-- START OF Supplied material --
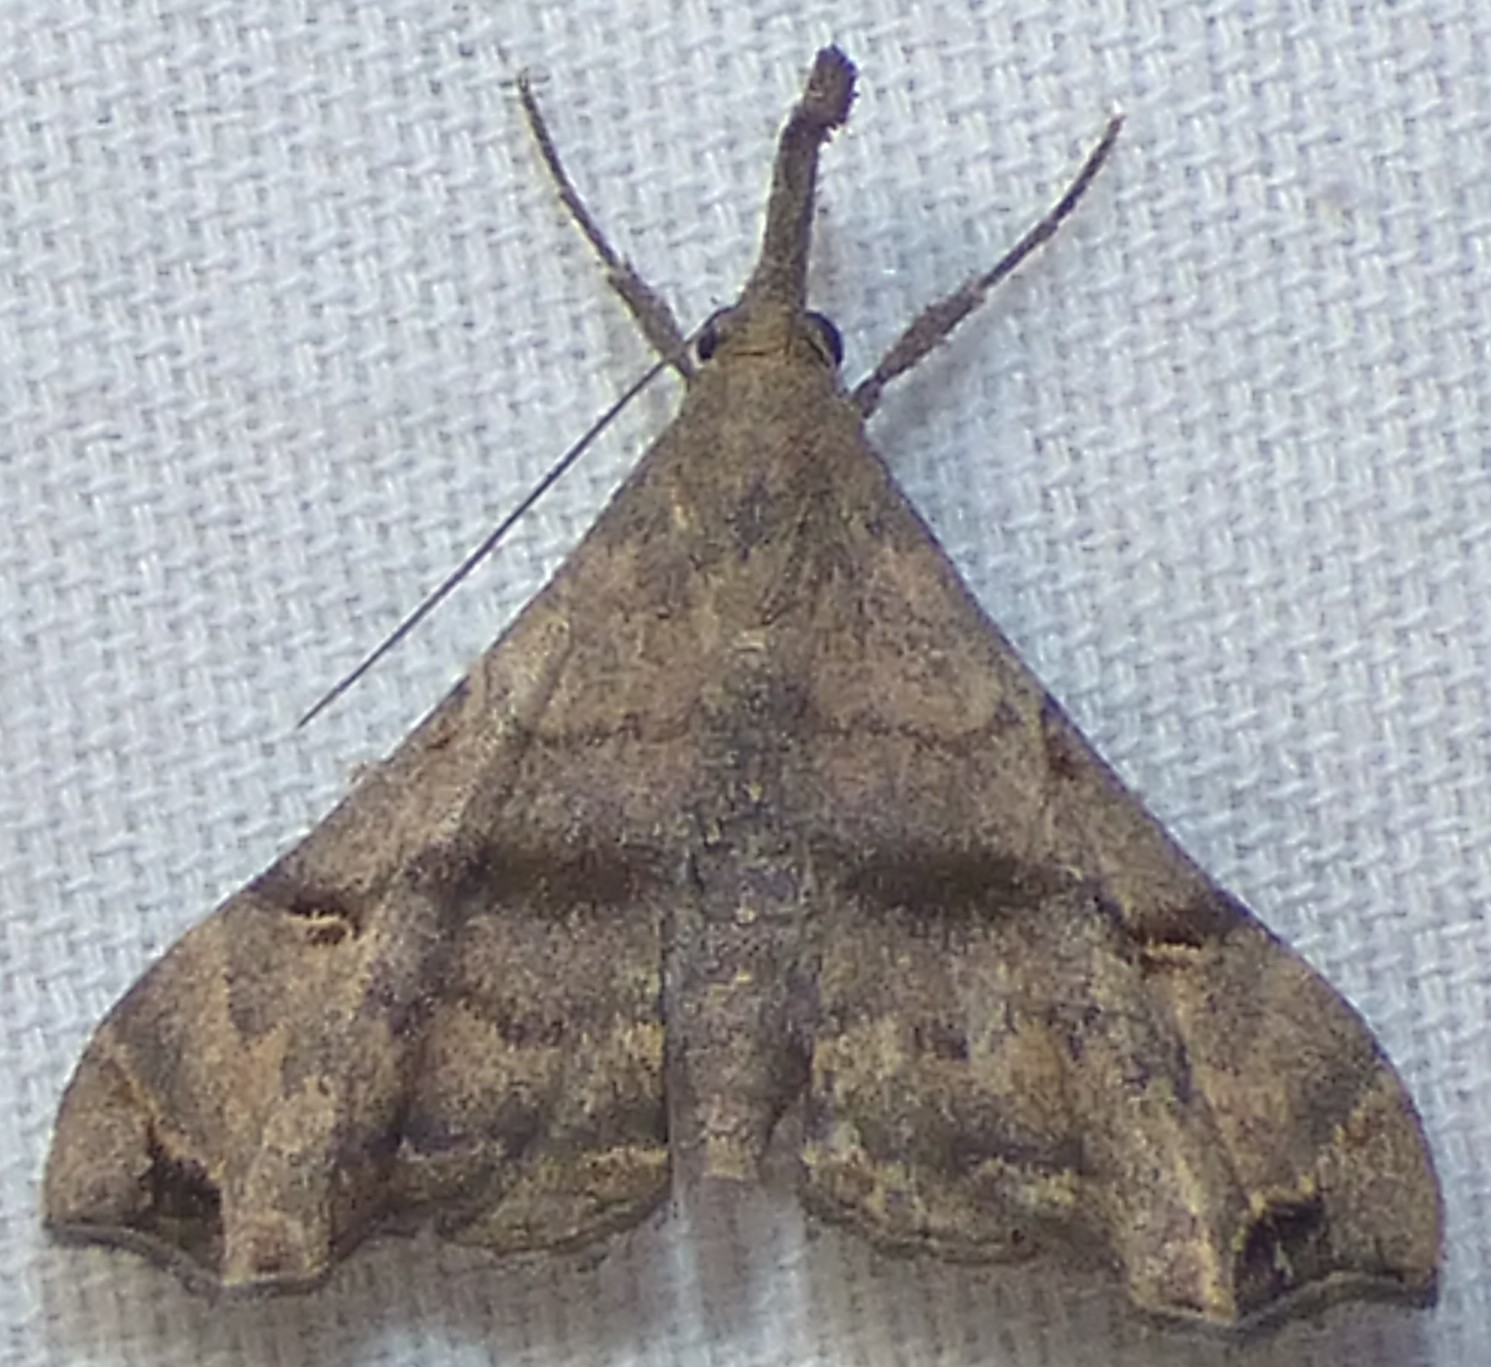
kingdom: Animalia
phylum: Arthropoda
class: Insecta
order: Lepidoptera
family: Erebidae
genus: Palthis
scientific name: Palthis asopialis
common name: Faint-spotted palthis moth
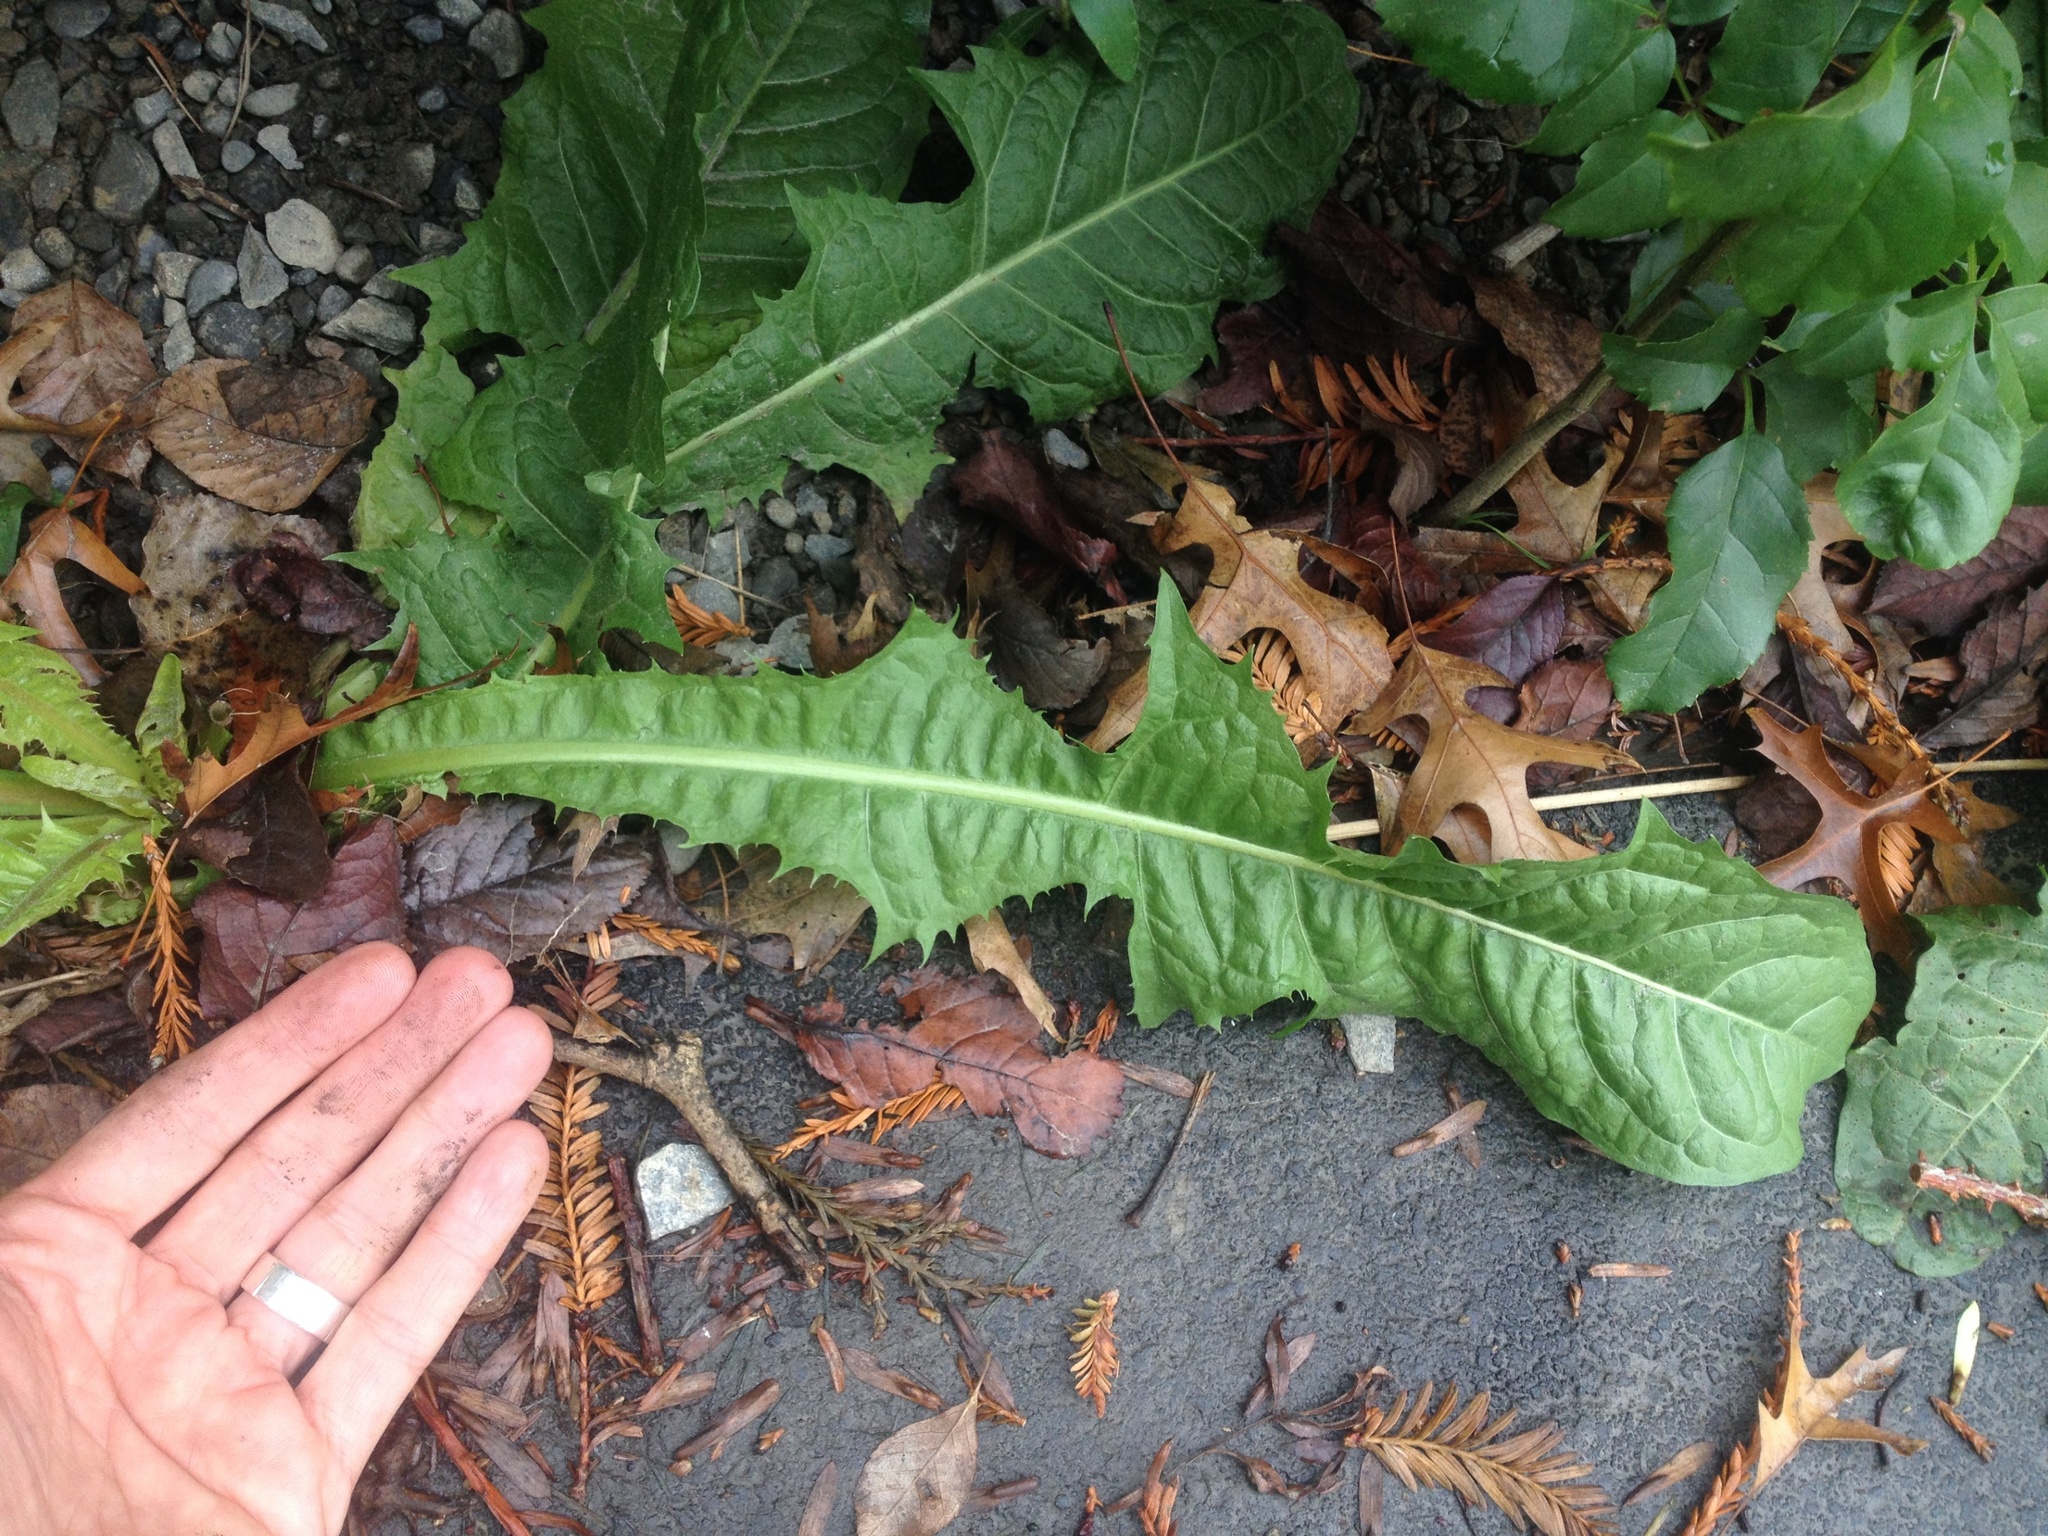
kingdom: Plantae
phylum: Tracheophyta
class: Magnoliopsida
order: Asterales
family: Asteraceae
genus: Taraxacum
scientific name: Taraxacum officinale
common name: Common dandelion
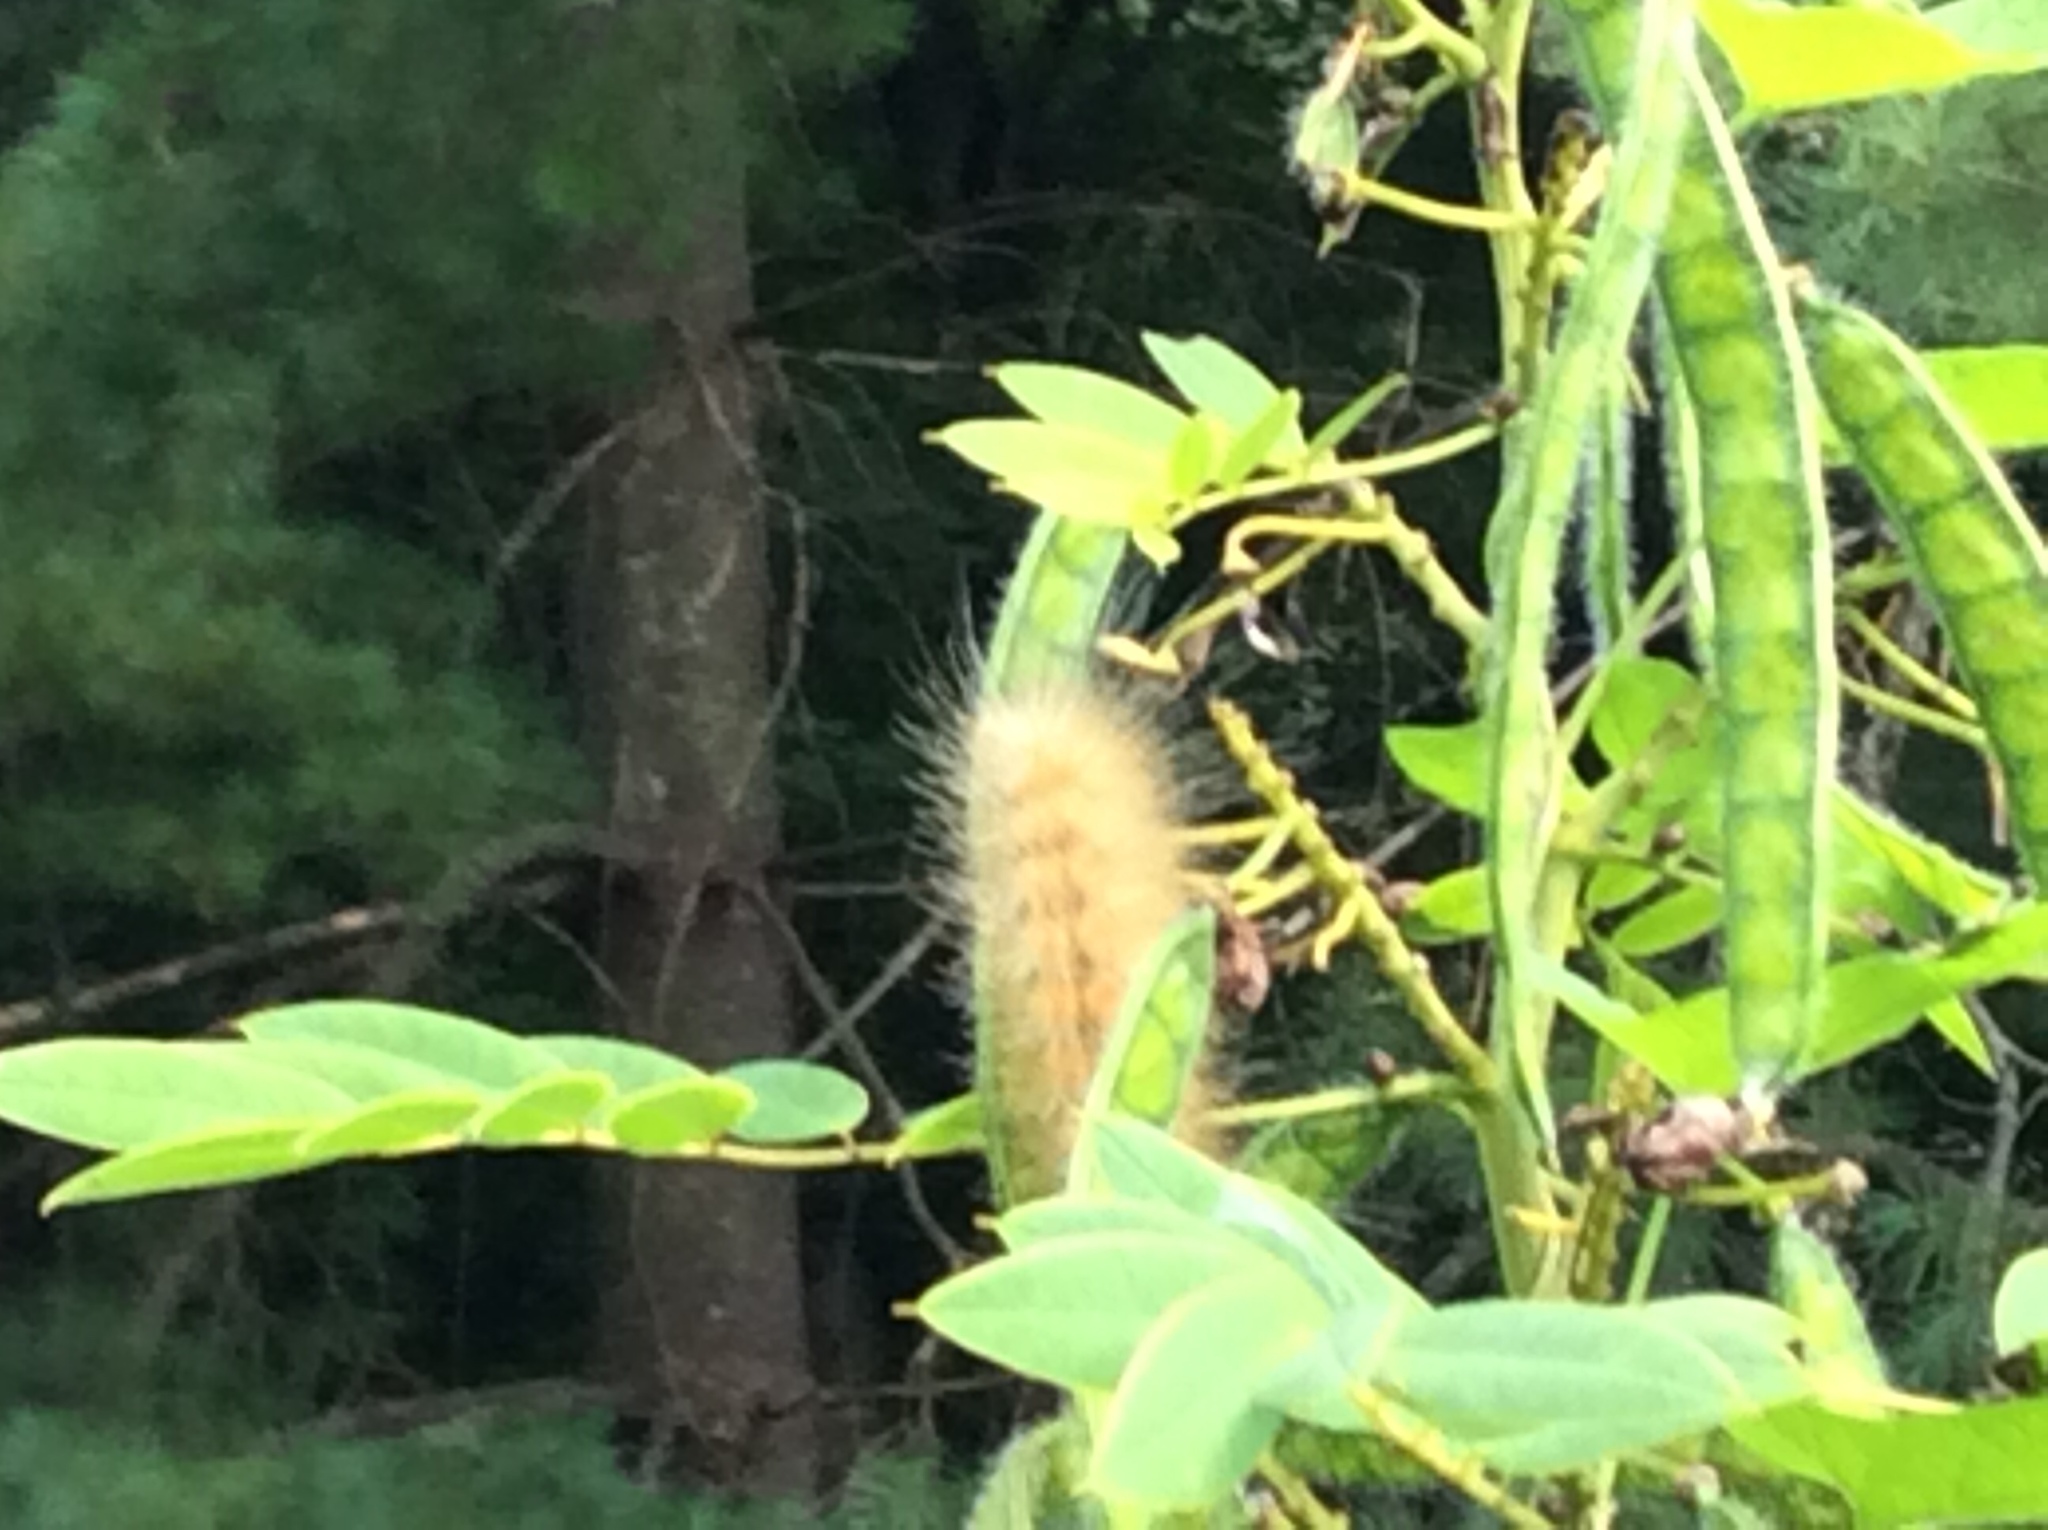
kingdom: Animalia
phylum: Arthropoda
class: Insecta
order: Lepidoptera
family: Erebidae
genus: Spilosoma
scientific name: Spilosoma virginica
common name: Virginia tiger moth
-- END OF Supplied material --
_Task statement:_ Print every taxonomy line in the data word for word, leaving out the pictures.

_Written answer:_
kingdom: Animalia
phylum: Arthropoda
class: Insecta
order: Lepidoptera
family: Erebidae
genus: Palthis
scientific name: Palthis asopialis
common name: Faint-spotted palthis moth
kingdom: Plantae
phylum: Tracheophyta
class: Magnoliopsida
order: Asterales
family: Asteraceae
genus: Taraxacum
scientific name: Taraxacum officinale
common name: Common dandelion
kingdom: Animalia
phylum: Arthropoda
class: Insecta
order: Lepidoptera
family: Erebidae
genus: Spilosoma
scientific name: Spilosoma virginica
common name: Virginia tiger moth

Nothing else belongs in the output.